Set problem: Count the lines of the listing below that contain the string "roll", and reply with the number alone.

Dataset excerpts:
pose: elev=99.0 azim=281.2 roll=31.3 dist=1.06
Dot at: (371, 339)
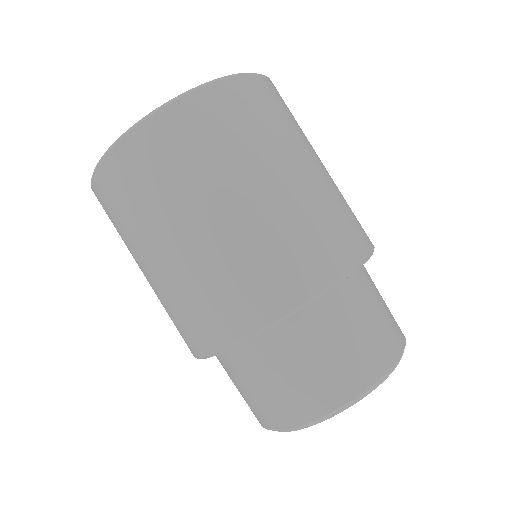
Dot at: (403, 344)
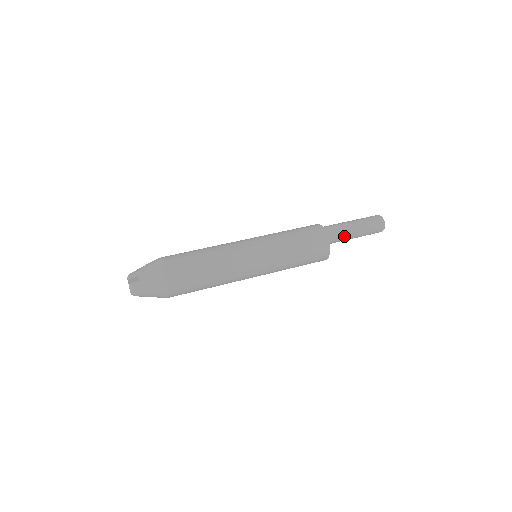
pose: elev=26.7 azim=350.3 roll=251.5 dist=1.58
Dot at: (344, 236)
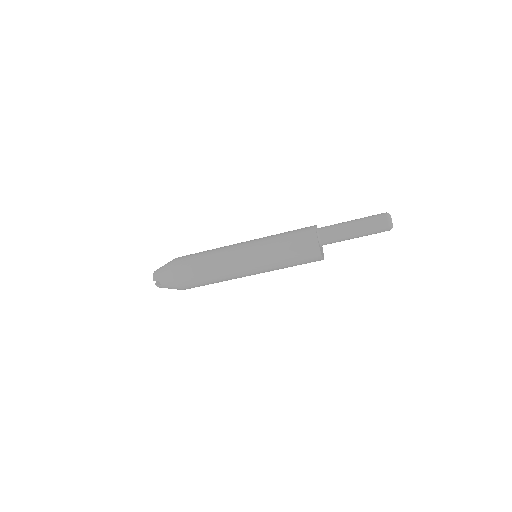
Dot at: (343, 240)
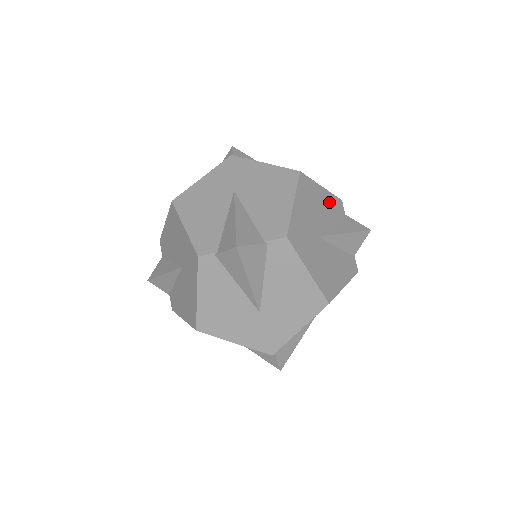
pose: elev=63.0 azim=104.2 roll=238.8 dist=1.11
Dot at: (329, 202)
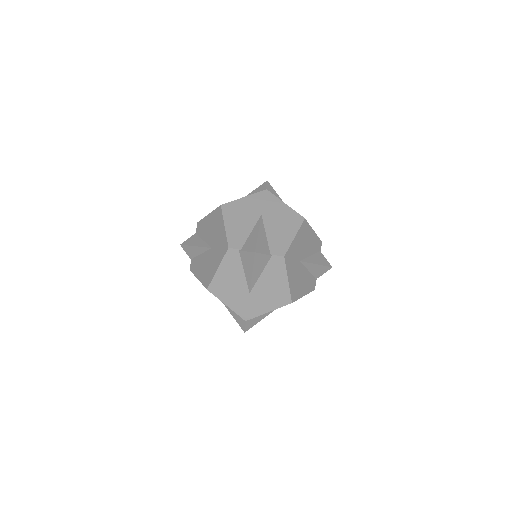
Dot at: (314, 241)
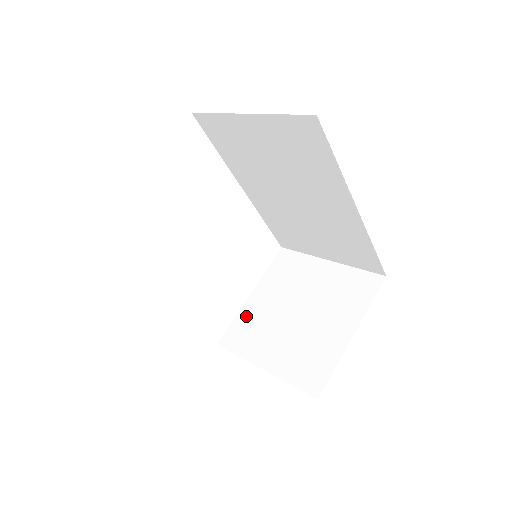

Correct response: 3